If you work in healthcare IT and you’re doing research on HIPAA compliance, no one could blame you for getting confused. HIPAA can be vague, serving more as a manifesto than a set of prescriptive directions – and it doesn’t help that plenty of providers make bold promises and unrealistic guarantees to deliver a quick compliance fix.
Take it from me, there’s no such thing. Anyone who promises you a miracle product or silver bullet is trivializing the entire compliance process. You may want a quick and convenient solution (who wouldn’t?) but ultimately HIPAA compliance is achieved in just one way: getting secure. You must create a security program that addresses all the ways your organization handles sensitive medical data and PHI – and that means addressing the relevant risks with the right strategies and controls.
This may not sound all that fun. I’ll be honest with you: getting HIPAA compliant can be tough. But there’s good news and that’s the serious long-term benefits that come with building the right security program. You’ll discover a wealth of opportunities for improvement and find yourself with a stronger, higher-performing environment.
The most direct road to security starts with performing a thorough risk assessment. HIPAA’s Security Rule requires organizations to periodically conduct a thorough risk analysis, yet a 2012 series of Office of Civil Rights (OCR) audits found a widespread lack of or poorly conducted risk assessments. Why? My guess is many organizations just aren’t sure of how to perform one – and they may not realize how much a good risk assessment can strengthen their business.

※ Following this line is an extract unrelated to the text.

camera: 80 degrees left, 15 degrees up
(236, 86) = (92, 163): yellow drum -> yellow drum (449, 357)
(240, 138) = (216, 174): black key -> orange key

If that sounds familiar, I’d recommend using a good risk assessment framework like NIST 800-30, FAIR or OCTAVE. But you’ll still need to understand the basic steps for an effective risk analysis, so let’s go over those now.
Your first step is conducting a broad overview of your organization. Consider your processes for creating, accessing and storing PHI, and document all of them, including their purposes, diagrams of the data flows and the roles people play in handling the data. Not only is this a vital element in compliance, you’ll find new ways to improve your systems.
After that, you want to look at all possible threats, including natural threats such as floods or earthquakes, intentional human attacks, and environmental threats such as power outages or leakages. Assess the likelihood of any of these occurring and the severity of the impact if they did; make sure you factor in the number of people impacted, the financial cost of the impact, any impact on patient care, and the impact to your brand reputation. After that, prioritize the risks based on the combination of impact and likelihood and then identify and document your mitigation options. Come up with corrective actions to mitigate each risk and be sure to cover everything – from protecting paper medical records from fire to encrypting data access, storage and backup to adopting safe personnel screening processes, you need to address all data-related risks. You also need to understand and add the cost of each mitigation option so that you can determine how to approach mitigation of your risks.
In terms of approaching your risk, remember that you have three options: to treat it, accept it as part of the cost of doing business or transfer it. You can transfer risk through taking our cyber risk insurance or engaging a provider to assist you. The latter will go far in reducing your responsibility and scope, which is why it’s such a popular option. But be careful when choosing your provider and be sure they demonstrate not only their compliance with HIPAA requirements but how what they do actually help you achieve your compliance goals.
Hopefully this was a good start to dispelling confusion on what’s involved in HIPAA compliance.